#### Written task:
Would you please copy each line below that includes the string "über"?

··· Dataset

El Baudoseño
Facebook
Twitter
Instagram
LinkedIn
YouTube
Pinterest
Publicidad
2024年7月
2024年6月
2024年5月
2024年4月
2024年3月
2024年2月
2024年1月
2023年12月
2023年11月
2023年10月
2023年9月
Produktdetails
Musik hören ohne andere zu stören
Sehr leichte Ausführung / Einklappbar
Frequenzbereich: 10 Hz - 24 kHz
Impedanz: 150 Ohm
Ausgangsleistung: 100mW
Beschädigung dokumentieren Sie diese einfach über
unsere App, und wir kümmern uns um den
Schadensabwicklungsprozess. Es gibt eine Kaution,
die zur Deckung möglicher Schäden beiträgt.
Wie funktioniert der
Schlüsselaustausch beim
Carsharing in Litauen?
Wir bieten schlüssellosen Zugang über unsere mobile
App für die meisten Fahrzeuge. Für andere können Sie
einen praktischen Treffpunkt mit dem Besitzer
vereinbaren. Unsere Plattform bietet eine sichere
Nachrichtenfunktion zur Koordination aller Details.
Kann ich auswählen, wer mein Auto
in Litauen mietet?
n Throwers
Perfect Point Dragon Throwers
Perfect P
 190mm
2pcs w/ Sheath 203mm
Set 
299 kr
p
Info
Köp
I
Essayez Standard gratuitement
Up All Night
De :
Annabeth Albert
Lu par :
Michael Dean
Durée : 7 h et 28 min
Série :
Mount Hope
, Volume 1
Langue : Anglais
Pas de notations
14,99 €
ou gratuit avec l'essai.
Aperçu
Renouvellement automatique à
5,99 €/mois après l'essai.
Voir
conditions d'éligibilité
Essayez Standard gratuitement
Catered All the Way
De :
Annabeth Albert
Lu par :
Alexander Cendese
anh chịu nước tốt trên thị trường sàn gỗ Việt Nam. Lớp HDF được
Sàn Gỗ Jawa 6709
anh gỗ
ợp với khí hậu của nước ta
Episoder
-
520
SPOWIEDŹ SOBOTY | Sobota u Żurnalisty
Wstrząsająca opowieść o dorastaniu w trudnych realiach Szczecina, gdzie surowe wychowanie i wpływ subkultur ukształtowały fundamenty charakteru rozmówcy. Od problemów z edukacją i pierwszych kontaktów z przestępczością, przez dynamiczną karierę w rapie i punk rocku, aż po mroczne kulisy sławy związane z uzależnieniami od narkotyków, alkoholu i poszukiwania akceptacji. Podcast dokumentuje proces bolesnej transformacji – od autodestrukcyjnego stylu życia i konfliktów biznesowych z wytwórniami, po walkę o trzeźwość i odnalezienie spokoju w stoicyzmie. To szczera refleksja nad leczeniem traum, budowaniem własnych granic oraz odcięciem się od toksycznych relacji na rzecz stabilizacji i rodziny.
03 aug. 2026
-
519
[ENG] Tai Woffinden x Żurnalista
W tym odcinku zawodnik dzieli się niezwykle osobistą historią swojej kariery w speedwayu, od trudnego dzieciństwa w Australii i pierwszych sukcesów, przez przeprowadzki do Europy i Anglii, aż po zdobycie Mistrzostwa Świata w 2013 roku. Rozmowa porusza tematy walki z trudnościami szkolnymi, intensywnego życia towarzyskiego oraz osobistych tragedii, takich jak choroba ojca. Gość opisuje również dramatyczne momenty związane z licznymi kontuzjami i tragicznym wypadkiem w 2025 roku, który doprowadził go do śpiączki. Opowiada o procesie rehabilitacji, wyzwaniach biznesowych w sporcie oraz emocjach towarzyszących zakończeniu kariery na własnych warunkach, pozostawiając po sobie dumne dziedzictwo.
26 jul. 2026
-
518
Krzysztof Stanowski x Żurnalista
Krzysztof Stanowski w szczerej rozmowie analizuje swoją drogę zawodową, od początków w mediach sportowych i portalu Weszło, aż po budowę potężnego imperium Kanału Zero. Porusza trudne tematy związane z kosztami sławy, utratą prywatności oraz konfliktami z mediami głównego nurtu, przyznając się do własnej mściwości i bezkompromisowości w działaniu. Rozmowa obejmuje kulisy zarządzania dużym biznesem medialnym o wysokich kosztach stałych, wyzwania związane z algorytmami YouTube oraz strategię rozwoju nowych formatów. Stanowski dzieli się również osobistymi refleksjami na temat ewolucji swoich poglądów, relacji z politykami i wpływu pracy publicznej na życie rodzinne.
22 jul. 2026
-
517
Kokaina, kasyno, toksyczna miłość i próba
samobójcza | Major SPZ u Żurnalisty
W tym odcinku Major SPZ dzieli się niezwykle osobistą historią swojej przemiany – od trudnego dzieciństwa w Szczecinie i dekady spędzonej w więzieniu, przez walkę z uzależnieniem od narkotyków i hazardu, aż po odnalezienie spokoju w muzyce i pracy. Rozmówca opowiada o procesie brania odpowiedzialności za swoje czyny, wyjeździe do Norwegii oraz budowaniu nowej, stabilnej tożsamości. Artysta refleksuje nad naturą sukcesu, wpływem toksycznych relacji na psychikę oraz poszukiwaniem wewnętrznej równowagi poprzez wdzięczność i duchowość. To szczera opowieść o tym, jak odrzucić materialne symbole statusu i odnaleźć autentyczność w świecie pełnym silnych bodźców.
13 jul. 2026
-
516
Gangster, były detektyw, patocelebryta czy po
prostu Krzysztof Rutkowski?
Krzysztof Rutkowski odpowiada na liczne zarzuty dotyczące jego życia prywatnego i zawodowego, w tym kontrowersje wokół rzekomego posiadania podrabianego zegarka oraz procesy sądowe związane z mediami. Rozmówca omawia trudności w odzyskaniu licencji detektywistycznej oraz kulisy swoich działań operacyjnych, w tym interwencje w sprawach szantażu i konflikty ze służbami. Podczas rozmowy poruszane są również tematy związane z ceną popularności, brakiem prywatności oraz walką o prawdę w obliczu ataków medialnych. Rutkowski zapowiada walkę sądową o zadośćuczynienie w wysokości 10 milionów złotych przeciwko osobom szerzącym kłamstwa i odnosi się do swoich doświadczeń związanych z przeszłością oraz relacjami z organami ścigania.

······

#### Solution to the exercise:
Beschädigung dokumentieren Sie diese einfach über
Wir bieten schlüssellosen Zugang über unsere mobile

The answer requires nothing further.